Your goal:
In the records below, find the line with "right eye: (110, 32)" and the line with "right wrist: (173, 97)". Print both exactly, along with every line between them, and no other line.

Collected data entries:
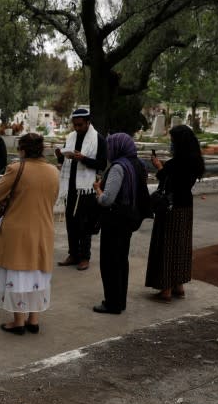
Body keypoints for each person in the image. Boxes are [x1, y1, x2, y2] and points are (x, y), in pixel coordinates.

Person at [0, 133, 60, 334]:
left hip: (19, 229)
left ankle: (18, 321)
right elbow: (53, 198)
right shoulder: (53, 171)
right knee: (38, 273)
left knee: (18, 273)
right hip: (43, 227)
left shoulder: (16, 168)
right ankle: (33, 319)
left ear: (22, 149)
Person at [145, 125, 205, 302]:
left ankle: (166, 289)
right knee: (181, 246)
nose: (171, 145)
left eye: (172, 141)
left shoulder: (176, 163)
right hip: (186, 207)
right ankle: (179, 285)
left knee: (167, 245)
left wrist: (159, 168)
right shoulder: (195, 161)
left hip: (170, 208)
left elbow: (169, 181)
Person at [92, 133, 148, 314]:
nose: (108, 150)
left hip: (114, 221)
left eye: (110, 147)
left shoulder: (118, 167)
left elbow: (107, 200)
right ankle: (119, 301)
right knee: (121, 261)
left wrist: (98, 190)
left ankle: (112, 303)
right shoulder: (137, 164)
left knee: (110, 263)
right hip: (128, 220)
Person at [55, 108, 108, 271]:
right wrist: (59, 155)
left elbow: (102, 164)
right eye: (75, 125)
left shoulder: (98, 139)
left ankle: (85, 257)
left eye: (80, 125)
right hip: (70, 186)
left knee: (85, 224)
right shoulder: (71, 137)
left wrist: (84, 159)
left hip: (87, 189)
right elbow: (64, 161)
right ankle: (73, 254)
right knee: (71, 223)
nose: (77, 128)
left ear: (88, 122)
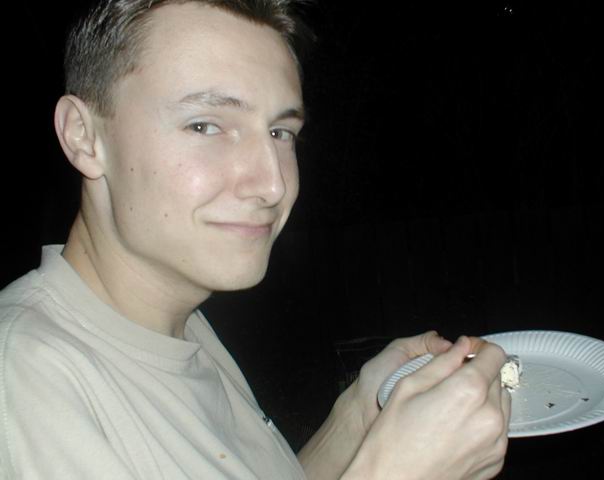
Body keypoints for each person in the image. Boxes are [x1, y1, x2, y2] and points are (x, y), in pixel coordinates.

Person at [0, 1, 511, 478]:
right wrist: (396, 470)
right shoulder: (24, 381)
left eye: (280, 133)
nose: (273, 184)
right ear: (83, 136)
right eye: (205, 126)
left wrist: (359, 419)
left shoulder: (179, 324)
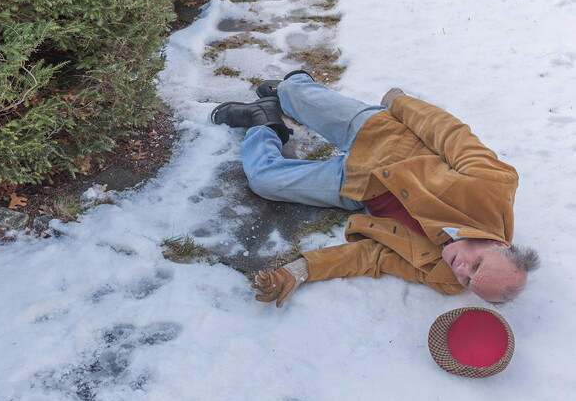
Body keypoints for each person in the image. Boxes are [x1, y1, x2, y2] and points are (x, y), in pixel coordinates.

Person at [211, 70, 539, 307]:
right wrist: (401, 104)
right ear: (499, 243)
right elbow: (450, 134)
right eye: (477, 263)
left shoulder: (446, 278)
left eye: (469, 281)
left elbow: (375, 257)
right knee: (293, 93)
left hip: (360, 187)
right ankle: (293, 85)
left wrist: (302, 270)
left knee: (264, 181)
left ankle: (262, 119)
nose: (462, 271)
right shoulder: (493, 185)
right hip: (384, 140)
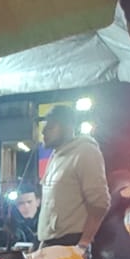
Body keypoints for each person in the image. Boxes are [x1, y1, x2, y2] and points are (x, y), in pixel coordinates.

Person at [36, 106, 110, 251]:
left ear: (68, 126)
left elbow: (100, 203)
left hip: (71, 243)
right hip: (50, 244)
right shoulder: (56, 155)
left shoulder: (85, 151)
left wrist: (83, 244)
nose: (44, 131)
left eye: (51, 126)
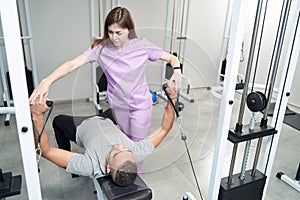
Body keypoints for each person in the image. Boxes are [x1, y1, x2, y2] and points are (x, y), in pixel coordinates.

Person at [29, 6, 182, 143]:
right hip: (118, 105)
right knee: (125, 142)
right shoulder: (101, 49)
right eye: (110, 32)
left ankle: (135, 173)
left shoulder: (142, 46)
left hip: (139, 105)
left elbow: (171, 58)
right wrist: (47, 81)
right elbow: (72, 64)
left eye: (118, 33)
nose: (114, 37)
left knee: (137, 146)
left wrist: (176, 71)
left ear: (129, 30)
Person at [30, 83, 177, 186]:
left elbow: (45, 151)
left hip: (82, 125)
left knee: (58, 121)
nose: (119, 146)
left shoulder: (90, 165)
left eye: (116, 153)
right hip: (107, 120)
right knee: (121, 109)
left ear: (107, 168)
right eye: (126, 149)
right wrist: (173, 97)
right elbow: (165, 128)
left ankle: (66, 162)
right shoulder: (136, 153)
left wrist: (37, 116)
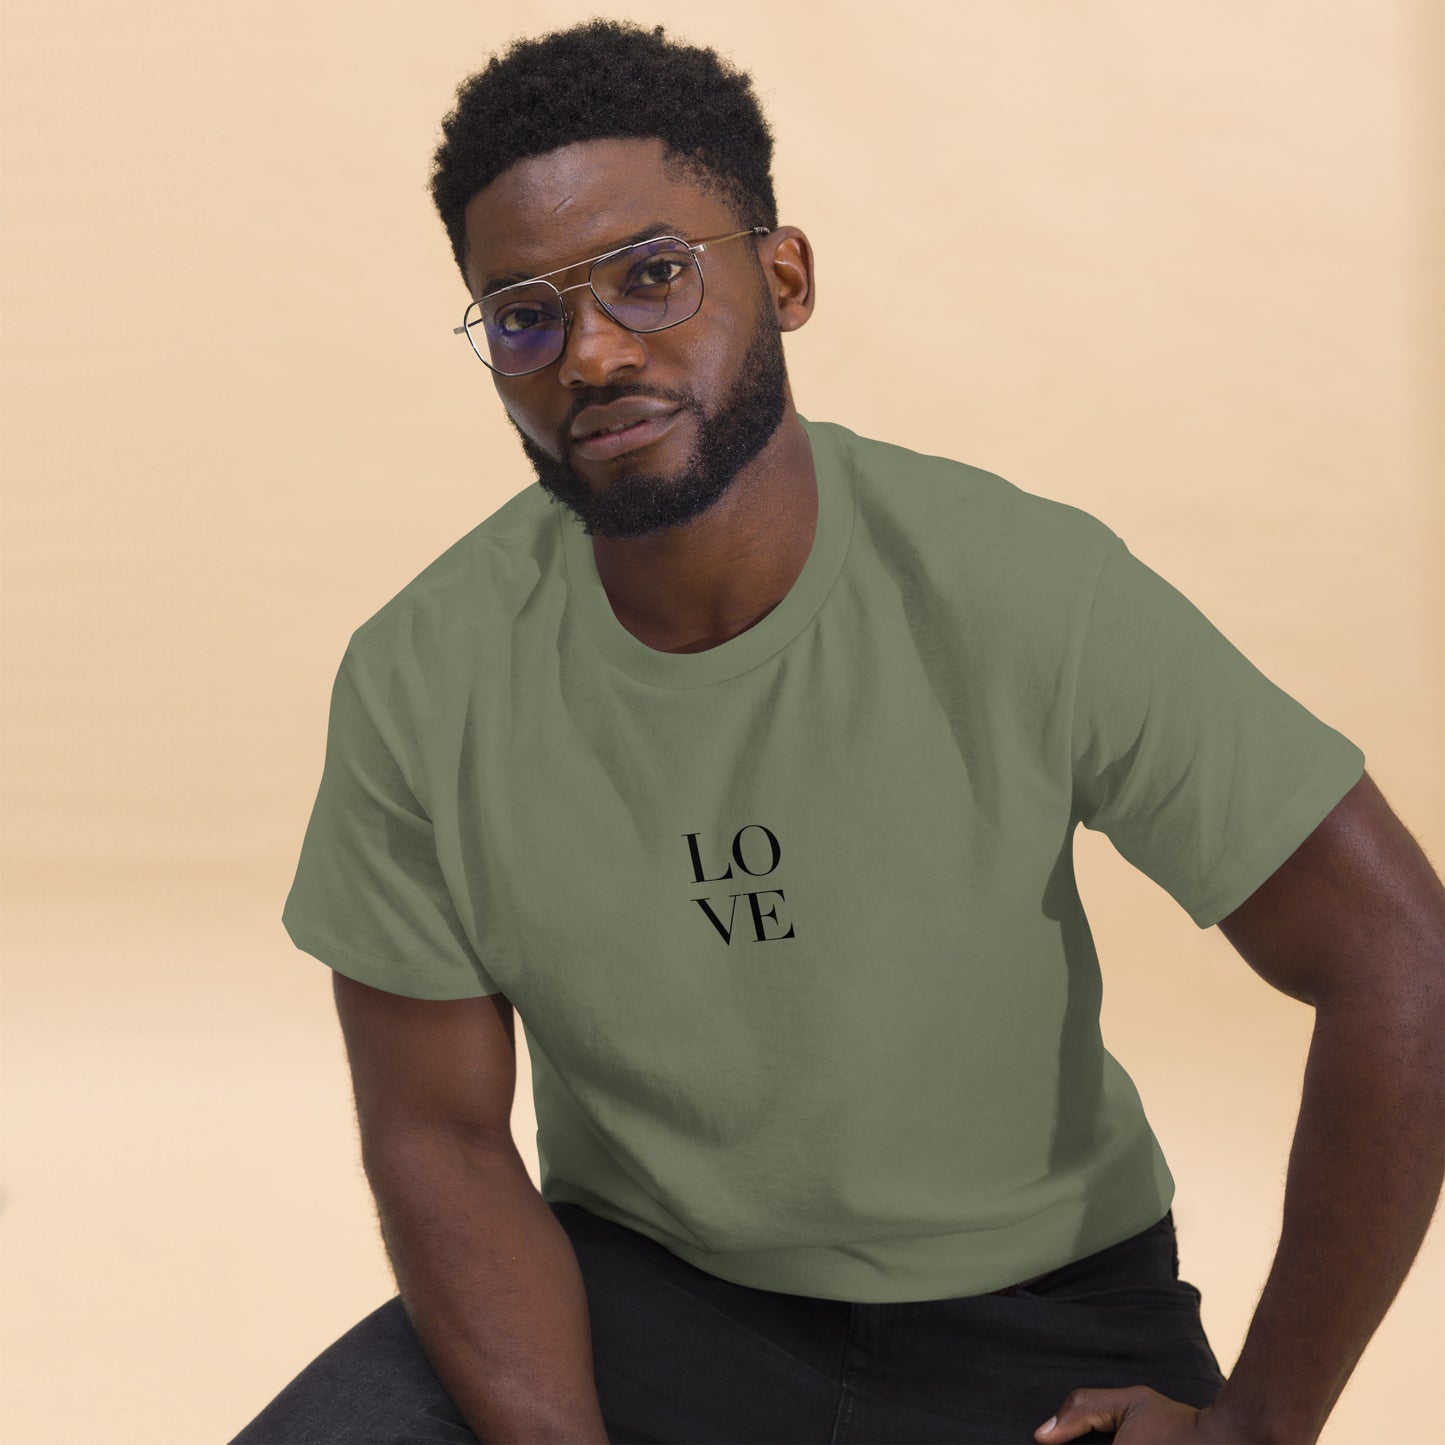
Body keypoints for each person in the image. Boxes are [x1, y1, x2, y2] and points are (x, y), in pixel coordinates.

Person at [230, 19, 1445, 1445]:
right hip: (643, 1300)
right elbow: (435, 1132)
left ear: (783, 276)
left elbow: (1399, 958)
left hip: (1035, 1325)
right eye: (524, 316)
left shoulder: (1021, 585)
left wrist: (1259, 1423)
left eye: (652, 274)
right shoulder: (419, 675)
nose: (594, 351)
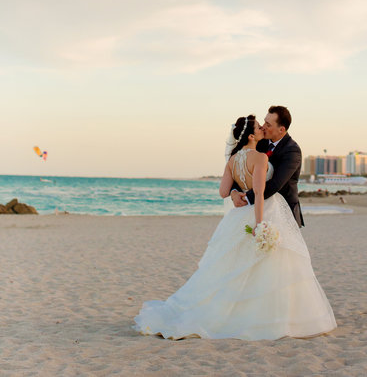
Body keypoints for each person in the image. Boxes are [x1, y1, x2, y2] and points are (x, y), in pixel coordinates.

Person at [134, 115, 336, 340]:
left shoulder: (232, 159)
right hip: (264, 211)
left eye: (266, 125)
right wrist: (260, 226)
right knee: (264, 265)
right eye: (260, 127)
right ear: (251, 135)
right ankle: (262, 317)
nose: (263, 128)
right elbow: (260, 193)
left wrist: (233, 193)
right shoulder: (259, 157)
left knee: (239, 265)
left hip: (239, 216)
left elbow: (222, 192)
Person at [229, 106, 304, 227]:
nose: (263, 126)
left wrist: (246, 199)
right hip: (257, 208)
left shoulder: (292, 151)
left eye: (268, 125)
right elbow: (239, 168)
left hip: (283, 213)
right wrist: (234, 192)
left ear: (281, 129)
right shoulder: (259, 142)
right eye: (264, 121)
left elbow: (275, 184)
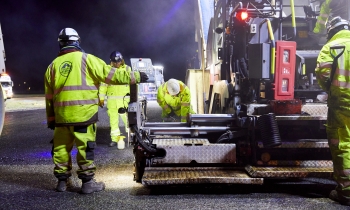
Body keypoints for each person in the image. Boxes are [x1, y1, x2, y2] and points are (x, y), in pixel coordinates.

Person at [44, 28, 148, 194]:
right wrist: (136, 76)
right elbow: (111, 75)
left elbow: (49, 98)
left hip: (61, 118)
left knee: (61, 148)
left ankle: (62, 183)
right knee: (86, 148)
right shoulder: (86, 60)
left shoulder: (52, 67)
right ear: (76, 41)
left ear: (61, 43)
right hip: (83, 115)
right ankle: (87, 183)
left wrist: (51, 119)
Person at [315, 16, 350, 206]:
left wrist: (330, 89)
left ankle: (346, 192)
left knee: (343, 144)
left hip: (342, 104)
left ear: (331, 30)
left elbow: (322, 72)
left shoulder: (332, 46)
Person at [99, 51, 130, 149]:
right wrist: (101, 98)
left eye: (118, 62)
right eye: (115, 62)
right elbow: (103, 86)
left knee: (129, 121)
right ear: (111, 61)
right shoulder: (107, 71)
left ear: (122, 60)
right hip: (112, 102)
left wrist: (134, 98)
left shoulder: (127, 69)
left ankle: (132, 138)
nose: (117, 64)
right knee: (113, 122)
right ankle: (114, 140)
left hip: (125, 102)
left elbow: (133, 84)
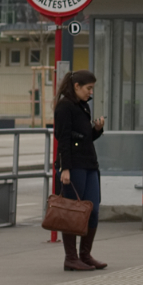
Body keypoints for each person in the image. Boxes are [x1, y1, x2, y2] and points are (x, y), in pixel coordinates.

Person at [52, 70, 106, 272]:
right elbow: (63, 139)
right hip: (73, 165)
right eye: (88, 88)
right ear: (77, 86)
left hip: (89, 163)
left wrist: (96, 130)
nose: (90, 93)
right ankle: (71, 258)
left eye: (92, 88)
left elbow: (84, 138)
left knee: (92, 209)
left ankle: (85, 254)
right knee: (72, 212)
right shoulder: (65, 106)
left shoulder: (83, 106)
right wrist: (65, 168)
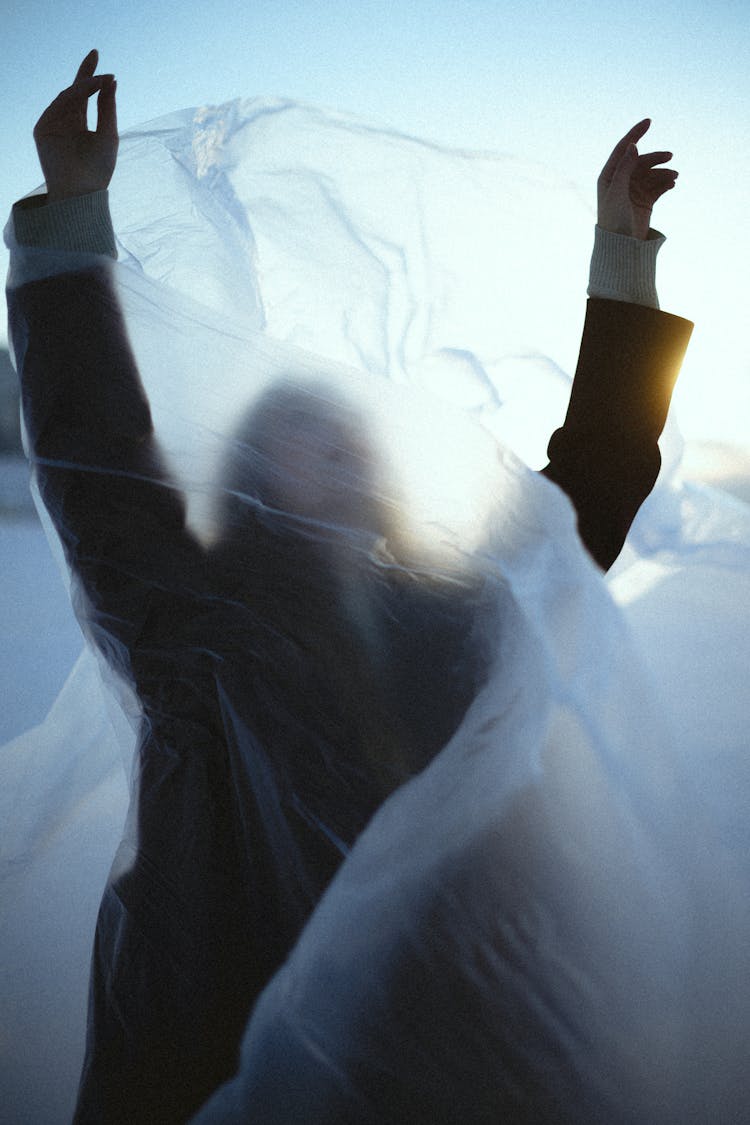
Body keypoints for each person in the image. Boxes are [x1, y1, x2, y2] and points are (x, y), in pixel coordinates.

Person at [7, 51, 692, 1124]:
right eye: (301, 440)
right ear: (247, 474)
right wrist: (69, 224)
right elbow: (97, 461)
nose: (338, 456)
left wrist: (622, 247)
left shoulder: (456, 611)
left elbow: (589, 489)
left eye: (350, 442)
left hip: (450, 1037)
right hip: (224, 1041)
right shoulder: (191, 626)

Finished exercise:
right eye: (110, 32)
left ankle: (135, 173)
left shoulder: (142, 46)
left hip: (139, 105)
left elbow: (171, 58)
right wrist: (47, 81)
right elbow: (72, 64)
left eye: (118, 33)
nose: (114, 37)
left knee: (137, 146)
left wrist: (176, 71)
left ear: (129, 30)
Person at [30, 83, 177, 186]:
left elbow: (45, 151)
left hip: (82, 125)
left knee: (58, 121)
nose: (119, 146)
left shoulder: (90, 165)
left eye: (116, 153)
right hip: (107, 120)
right knee: (121, 109)
left ear: (107, 168)
right eye: (126, 149)
right wrist: (173, 97)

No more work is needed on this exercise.